__Data records__:
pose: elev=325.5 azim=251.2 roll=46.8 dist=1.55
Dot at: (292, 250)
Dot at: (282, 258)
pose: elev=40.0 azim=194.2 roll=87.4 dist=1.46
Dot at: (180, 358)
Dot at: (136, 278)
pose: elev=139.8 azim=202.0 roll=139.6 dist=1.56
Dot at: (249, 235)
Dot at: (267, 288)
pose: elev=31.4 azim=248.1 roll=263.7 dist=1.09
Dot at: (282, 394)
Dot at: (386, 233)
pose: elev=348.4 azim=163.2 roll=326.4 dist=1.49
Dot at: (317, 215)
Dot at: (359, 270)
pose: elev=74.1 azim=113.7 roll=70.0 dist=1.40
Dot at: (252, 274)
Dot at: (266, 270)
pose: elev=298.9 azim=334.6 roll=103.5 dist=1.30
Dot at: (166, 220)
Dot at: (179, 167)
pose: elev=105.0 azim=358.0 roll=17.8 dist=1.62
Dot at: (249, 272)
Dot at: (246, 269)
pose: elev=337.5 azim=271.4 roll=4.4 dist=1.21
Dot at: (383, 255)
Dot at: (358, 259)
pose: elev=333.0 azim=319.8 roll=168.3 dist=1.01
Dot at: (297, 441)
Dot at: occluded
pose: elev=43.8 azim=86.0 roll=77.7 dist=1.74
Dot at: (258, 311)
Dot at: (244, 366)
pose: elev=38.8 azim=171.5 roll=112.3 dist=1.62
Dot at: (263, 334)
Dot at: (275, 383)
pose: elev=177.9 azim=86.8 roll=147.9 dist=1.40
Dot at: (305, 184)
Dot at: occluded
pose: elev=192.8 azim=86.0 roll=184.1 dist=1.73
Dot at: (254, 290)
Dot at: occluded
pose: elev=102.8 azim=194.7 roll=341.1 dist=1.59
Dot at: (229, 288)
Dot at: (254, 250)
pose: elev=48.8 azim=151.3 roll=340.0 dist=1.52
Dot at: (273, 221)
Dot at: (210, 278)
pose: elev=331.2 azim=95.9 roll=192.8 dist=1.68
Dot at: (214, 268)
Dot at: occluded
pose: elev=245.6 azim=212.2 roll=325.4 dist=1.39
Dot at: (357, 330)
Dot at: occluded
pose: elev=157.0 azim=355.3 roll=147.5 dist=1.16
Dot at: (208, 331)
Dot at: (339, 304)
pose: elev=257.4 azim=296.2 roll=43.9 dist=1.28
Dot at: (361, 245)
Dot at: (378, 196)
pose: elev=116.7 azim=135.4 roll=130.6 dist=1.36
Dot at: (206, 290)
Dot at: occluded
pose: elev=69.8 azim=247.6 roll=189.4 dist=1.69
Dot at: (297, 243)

__Goal of the exercise__: Retype every one of the records above, line for line, with no changes.

__Solution to this task__:
pose: elev=325.5 azim=251.2 roll=46.8 dist=1.55
Dot at: (292, 250)
Dot at: (282, 258)
pose: elev=40.0 azim=194.2 roll=87.4 dist=1.46
Dot at: (180, 358)
Dot at: (136, 278)
pose: elev=139.8 azim=202.0 roll=139.6 dist=1.56
Dot at: (249, 235)
Dot at: (267, 288)
pose: elev=31.4 azim=248.1 roll=263.7 dist=1.09
Dot at: (282, 394)
Dot at: (386, 233)
pose: elev=348.4 azim=163.2 roll=326.4 dist=1.49
Dot at: (317, 215)
Dot at: (359, 270)
pose: elev=74.1 azim=113.7 roll=70.0 dist=1.40
Dot at: (252, 274)
Dot at: (266, 270)
pose: elev=298.9 azim=334.6 roll=103.5 dist=1.30
Dot at: (166, 220)
Dot at: (179, 167)
pose: elev=105.0 azim=358.0 roll=17.8 dist=1.62
Dot at: (249, 272)
Dot at: (246, 269)
pose: elev=337.5 azim=271.4 roll=4.4 dist=1.21
Dot at: (383, 255)
Dot at: (358, 259)
pose: elev=333.0 azim=319.8 roll=168.3 dist=1.01
Dot at: (297, 441)
Dot at: occluded
pose: elev=43.8 azim=86.0 roll=77.7 dist=1.74
Dot at: (258, 311)
Dot at: (244, 366)
pose: elev=38.8 azim=171.5 roll=112.3 dist=1.62
Dot at: (263, 334)
Dot at: (275, 383)
pose: elev=177.9 azim=86.8 roll=147.9 dist=1.40
Dot at: (305, 184)
Dot at: occluded
pose: elev=192.8 azim=86.0 roll=184.1 dist=1.73
Dot at: (254, 290)
Dot at: occluded
pose: elev=102.8 azim=194.7 roll=341.1 dist=1.59
Dot at: (229, 288)
Dot at: (254, 250)
pose: elev=48.8 azim=151.3 roll=340.0 dist=1.52
Dot at: (273, 221)
Dot at: (210, 278)
pose: elev=331.2 azim=95.9 roll=192.8 dist=1.68
Dot at: (214, 268)
Dot at: occluded
pose: elev=245.6 azim=212.2 roll=325.4 dist=1.39
Dot at: (357, 330)
Dot at: occluded
pose: elev=157.0 azim=355.3 roll=147.5 dist=1.16
Dot at: (208, 331)
Dot at: (339, 304)
pose: elev=257.4 azim=296.2 roll=43.9 dist=1.28
Dot at: (361, 245)
Dot at: (378, 196)
pose: elev=116.7 azim=135.4 roll=130.6 dist=1.36
Dot at: (206, 290)
Dot at: occluded
pose: elev=69.8 azim=247.6 roll=189.4 dist=1.69
Dot at: (297, 243)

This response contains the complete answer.